The improvement in diagnosis also did not lead to a decrease in the number of women who experienced another heart attack, or died from cardiovascular disease within a year.
The research follows a BHF briefing released two weeks ago that found a failure to treat women and men equally has led to more than 8,000 women in England and Wales dying needlessly from heart attacks over the past decade.
The charity says that a misperception that a heart attack is a man's disease, and unconscious biases in the delivery of healthcare, are leading to delayed treatment and poorer survival chances for women who suffer heart attacks.
Dr Ken Lee, BHF Clinical Research Fellow and study author at the University of Edinburgh, said:
"Diagnosis of a heart attack is only one piece of the puzzle. The way test results and patient history are interpreted by healthcare professionals can be subjective, and unconscious biases may influence the diagnosis. This may partly explain why, even when rates of diagnosis are increased, women are still at a disadvantage when it comes to the treatments they receive following a heart attack."
The research supports previous work by the team in Edinburgh on improving heart attack diagnosis. When people arrive at the Emergency Department and are suspected of having a heart attack, they are given a troponin blood test to diagnose the cause. Hospitals tend to use a uniform blood test for men and women, which works by measuring troponin in the blood - a protein released from the damaged heart following a heart attack.

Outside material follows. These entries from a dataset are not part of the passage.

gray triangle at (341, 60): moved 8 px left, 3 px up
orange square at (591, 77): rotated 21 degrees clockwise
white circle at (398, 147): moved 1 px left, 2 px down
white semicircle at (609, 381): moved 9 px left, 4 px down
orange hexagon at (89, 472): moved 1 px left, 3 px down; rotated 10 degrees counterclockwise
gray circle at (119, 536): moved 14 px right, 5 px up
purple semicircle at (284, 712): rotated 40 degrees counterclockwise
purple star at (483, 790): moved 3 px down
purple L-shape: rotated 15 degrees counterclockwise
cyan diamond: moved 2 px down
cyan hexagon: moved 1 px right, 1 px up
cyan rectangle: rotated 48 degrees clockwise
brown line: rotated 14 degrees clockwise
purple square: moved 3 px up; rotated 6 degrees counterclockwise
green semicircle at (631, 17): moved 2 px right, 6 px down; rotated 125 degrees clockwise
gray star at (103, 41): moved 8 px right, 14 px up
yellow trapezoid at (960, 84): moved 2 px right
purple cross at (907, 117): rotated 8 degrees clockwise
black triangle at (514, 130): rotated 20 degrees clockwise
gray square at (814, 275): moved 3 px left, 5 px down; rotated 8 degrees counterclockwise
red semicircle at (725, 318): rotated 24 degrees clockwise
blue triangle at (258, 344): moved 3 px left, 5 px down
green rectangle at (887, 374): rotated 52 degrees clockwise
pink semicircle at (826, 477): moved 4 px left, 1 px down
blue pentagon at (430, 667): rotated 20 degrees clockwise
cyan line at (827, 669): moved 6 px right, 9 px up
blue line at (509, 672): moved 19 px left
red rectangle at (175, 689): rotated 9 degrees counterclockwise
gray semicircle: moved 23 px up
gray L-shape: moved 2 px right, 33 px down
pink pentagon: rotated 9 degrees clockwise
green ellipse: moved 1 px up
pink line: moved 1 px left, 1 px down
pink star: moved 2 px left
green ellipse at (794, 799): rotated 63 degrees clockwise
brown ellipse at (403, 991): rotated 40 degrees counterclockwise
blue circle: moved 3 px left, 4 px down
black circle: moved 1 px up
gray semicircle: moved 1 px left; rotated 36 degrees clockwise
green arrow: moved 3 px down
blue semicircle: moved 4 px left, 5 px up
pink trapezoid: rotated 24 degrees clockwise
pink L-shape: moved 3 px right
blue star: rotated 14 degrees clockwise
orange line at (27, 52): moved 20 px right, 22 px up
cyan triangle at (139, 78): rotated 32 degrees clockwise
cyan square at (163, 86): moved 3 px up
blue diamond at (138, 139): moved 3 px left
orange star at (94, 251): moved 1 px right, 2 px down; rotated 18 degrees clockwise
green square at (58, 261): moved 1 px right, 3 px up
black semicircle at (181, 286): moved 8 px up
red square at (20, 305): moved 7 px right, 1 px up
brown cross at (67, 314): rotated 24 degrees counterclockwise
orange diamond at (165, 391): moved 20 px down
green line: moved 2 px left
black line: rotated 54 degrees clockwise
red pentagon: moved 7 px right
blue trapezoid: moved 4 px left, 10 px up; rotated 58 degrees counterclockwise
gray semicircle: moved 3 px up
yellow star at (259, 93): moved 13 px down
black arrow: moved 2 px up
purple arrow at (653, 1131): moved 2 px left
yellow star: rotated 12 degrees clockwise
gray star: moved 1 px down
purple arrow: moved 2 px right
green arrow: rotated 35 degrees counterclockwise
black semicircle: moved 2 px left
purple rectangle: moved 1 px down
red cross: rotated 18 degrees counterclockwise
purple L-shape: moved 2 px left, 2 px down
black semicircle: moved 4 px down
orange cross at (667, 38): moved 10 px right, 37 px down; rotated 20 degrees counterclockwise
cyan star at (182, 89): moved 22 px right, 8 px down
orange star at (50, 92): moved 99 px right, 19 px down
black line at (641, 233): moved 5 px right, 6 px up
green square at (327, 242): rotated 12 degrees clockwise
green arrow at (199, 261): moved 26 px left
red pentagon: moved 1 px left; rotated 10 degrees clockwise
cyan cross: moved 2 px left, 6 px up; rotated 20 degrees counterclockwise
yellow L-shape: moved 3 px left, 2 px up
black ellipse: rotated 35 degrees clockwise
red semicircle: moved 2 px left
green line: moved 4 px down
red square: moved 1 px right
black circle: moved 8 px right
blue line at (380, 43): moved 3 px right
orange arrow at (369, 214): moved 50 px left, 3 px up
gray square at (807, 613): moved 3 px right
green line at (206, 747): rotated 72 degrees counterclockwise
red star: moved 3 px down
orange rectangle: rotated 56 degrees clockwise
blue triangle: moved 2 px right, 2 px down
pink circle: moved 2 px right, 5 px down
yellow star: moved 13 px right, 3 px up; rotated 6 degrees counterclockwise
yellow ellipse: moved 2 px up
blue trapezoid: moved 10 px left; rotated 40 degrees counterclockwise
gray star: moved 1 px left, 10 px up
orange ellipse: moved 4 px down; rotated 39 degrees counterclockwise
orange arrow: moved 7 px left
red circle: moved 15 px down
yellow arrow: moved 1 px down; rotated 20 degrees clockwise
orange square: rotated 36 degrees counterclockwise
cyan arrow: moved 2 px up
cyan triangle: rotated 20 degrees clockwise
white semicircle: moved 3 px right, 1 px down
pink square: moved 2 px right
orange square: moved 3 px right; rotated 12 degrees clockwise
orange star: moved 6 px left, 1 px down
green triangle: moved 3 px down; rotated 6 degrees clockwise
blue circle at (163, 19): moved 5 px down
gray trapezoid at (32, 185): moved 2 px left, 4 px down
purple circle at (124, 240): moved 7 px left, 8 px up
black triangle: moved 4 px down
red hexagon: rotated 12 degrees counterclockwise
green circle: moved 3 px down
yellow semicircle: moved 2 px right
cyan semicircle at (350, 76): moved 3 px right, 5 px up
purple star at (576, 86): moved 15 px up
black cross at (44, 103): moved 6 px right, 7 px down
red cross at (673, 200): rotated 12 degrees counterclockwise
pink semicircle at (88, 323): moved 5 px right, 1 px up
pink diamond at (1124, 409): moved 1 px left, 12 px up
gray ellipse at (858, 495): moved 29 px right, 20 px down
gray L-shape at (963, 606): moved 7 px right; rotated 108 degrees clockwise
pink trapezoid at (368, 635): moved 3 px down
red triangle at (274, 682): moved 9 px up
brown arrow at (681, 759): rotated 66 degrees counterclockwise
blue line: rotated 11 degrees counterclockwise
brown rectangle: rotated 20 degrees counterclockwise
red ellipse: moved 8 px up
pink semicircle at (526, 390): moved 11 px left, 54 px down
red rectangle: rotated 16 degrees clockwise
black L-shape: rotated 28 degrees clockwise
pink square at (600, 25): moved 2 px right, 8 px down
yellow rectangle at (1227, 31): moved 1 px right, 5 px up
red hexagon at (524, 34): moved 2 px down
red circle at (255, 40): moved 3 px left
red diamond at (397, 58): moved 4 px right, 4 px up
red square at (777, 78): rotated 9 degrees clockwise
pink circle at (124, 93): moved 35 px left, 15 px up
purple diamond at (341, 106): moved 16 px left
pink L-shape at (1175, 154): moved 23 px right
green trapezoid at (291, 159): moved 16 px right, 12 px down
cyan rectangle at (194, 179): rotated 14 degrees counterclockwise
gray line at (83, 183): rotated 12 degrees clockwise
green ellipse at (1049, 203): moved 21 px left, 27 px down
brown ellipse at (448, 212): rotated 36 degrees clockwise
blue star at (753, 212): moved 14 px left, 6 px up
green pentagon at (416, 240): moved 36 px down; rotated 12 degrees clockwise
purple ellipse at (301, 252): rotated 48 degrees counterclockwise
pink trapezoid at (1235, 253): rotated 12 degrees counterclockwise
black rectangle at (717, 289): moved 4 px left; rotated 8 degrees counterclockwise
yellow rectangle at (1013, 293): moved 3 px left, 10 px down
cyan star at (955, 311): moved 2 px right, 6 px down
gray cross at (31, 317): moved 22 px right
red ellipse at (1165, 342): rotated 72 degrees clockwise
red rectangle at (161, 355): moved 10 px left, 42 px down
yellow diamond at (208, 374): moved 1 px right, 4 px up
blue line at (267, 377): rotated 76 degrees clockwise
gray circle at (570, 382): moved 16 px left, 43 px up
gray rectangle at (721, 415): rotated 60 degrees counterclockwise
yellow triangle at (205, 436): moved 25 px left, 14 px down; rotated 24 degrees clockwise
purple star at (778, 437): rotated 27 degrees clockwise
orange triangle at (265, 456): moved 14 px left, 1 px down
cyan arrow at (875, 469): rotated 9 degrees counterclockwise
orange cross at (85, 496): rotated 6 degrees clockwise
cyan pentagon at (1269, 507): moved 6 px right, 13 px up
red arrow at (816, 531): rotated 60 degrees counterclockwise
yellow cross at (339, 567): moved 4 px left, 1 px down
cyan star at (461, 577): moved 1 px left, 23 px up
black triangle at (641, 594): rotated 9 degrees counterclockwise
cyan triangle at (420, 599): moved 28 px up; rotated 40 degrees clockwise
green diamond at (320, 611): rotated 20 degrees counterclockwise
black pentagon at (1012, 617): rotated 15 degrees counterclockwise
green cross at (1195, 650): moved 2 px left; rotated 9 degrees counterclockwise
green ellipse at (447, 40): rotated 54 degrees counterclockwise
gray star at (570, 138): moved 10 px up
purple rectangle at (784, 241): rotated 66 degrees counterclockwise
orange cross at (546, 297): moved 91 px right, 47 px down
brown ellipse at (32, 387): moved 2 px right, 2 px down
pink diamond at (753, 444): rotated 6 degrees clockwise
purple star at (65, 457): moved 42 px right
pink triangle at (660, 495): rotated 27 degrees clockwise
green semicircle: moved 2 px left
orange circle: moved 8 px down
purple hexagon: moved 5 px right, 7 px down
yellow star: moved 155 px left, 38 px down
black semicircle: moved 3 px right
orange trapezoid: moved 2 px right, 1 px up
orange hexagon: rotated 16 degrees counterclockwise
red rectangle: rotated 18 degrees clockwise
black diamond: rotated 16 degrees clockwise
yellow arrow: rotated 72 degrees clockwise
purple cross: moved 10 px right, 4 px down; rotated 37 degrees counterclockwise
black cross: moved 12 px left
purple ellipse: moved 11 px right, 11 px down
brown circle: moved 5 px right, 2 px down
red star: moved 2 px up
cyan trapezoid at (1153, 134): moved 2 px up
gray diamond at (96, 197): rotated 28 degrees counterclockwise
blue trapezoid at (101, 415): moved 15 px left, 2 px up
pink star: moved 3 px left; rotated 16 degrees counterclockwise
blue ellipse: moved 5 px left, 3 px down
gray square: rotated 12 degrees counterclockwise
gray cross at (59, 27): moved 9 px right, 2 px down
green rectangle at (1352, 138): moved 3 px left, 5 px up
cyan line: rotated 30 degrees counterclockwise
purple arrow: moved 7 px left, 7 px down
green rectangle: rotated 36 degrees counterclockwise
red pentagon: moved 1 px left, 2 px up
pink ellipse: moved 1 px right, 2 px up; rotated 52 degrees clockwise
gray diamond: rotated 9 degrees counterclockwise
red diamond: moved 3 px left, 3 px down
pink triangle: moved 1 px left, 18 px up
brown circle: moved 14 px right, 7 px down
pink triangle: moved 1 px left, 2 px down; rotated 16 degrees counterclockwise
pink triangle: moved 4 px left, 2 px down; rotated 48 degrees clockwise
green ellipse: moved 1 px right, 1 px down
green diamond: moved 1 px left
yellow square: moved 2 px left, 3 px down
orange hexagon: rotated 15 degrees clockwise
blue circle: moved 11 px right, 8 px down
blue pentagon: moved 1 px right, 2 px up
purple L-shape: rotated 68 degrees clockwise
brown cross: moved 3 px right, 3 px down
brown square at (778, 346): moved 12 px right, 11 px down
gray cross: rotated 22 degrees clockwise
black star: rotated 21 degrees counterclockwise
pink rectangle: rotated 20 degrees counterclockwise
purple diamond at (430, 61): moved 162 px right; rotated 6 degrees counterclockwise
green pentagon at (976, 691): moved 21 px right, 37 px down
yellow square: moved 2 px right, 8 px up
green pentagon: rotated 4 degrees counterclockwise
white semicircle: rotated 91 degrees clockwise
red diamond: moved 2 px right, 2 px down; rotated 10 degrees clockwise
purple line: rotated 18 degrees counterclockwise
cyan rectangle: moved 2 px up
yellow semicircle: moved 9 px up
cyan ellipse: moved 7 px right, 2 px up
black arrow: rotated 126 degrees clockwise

However, the same team in Edinburgh has shown the need for the test to be calibrated differently for men and women, as a lower amount of troponin is released in women during a heart attack. This is not yet rolled out in all hospitals, but they hope it will become part of standard practice, as endorsed by the Universal Definition of Myocardial Infarction.
Dr Lee added:
"By addressing a biological difference between men and women, we've successfully improved the test to detect more women who've had a heart attack. These women would otherwise be misdiagnosed."
"It's now important that this blood test, with its specific measures for men and women, is used to guide treatment and that we address these disparities in the care of men and women with heart attack. Women everywhere should benefit from improved heart attack diagnosis."
Dr Sonya Babu-Narayan, Associate Medical Director at the British Heart Foundation and Cardiologist, said:
"It's extremely promising that bespoke blood tests for men and women could lead to better diagnosis of heart attacks. But this progress in diagnosis needs to translate in to better treatment and improved heart attack survival chances for women. We now need to dig deep into the complex reasons behind women having reduced access to investigations and treatment.
"It's essential that health care professionals are aware of the inequalities in heart care for women, and that everyone can spot the symptoms of a heart attack. With more research, and greater awareness, we can close this heart attack gender gap."
The study followed 48,282 people (47 per cent women, 53 per cent men) in 10 hospitals across Scotland, suspected to have a heart attack. An initial diagnosis was made using the same troponin threshold for men and women. They were then re-diagnosed using cut-off values specific for men and women - 16 ng/L troponin in women and 34 ng/L in men. The subsequent treatment they received, and whether they suffered from another heart attack or death one year later, was recorded.